PerMix-RLVR: Preserving Persona Expressivity under Verifiable-Reward Alignment
Summary: arXiv:2604.08986v1 Announce Type: cross
In recent years, the use of persona prompting has gained traction as a method to guide large language models (LLMs) in their behavior and enhance their performance on various tasks. By assigning specific characters or personas to these models, researchers aim to improve instruction adherence and overall output quality. However, the challenge of identifying the optimal persona for each task can be both time-consuming and complex, with the effects of different personas on output quality remaining largely uncharted territory.
Previous studies primarily focused on addressing persona sensitivity at the prompt level through inference-time strategies, which often require additional computational resources. In contrast, the current research shifts its focus to the training phase, aiming to develop models capable of adapting their behavior to a variety of personas while maintaining robust task performance.
Key Findings
The research reveals that utilizing reinforcement learning with verifiable rewards (RLVR) can systematically reduce sensitivity to persona prompts. However, this approach also uncovers a critical trade-off associated with outcome-based optimization. While RLVR enhances the robustness of models on tasks with clear, verifiable goals, it can inadvertently compromise the expressivity of the assigned persona. This is particularly evident in scenarios requiring in-character role-playing, where a model may struggle to maintain its persona under the constraints of RLVR.
Introducing PerMix-RLVR
To mitigate the limitations identified in RLVR, the authors propose a novel strategy known as PerMix-RLVR. This persona-mixed reinforcement learning approach is designed to balance the trade-off between robustness and fidelity.
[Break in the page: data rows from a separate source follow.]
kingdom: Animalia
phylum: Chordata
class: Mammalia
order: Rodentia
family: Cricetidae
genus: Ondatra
By preserving strong resilience against harmful variations in persona, PerMix-RLVR allows for more faithful persona adoption when the situation demands it.
Performance Metrics
Empirical results demonstrate the effectiveness of PerMix-RLVR in enhancing both persona stability and fidelity. Specifically, the implementation of this strategy resulted in a significant improvement in the persona stability score (PSS) by +21.2% on the MATH500 dataset. Furthermore, it also achieved an impressive enhancement in persona fidelity, showcasing a +11.4% increase on the PersonaGym evaluation.
Conclusion
The advancements presented in this research signify a substantial step forward in the realm of LLM persona adaptation. By addressing the fundamental challenges associated with persona prompting and implementing the PerMix-RLVR strategy, the authors pave the way for more reliable and expressive models capable of effectively navigating a diverse array of personas. This work not only contributes to our understanding of persona sensitivity but also provides practical solutions that can be leveraged in future developments of language models.
Future Work
Looking ahead, further exploration into the nuances of persona interaction and the effects of varying training methodologies will be critical. Continued investigation into the balance between robustness and expressivity could lead to even more sophisticated models that better understand and embody human-like characteristics.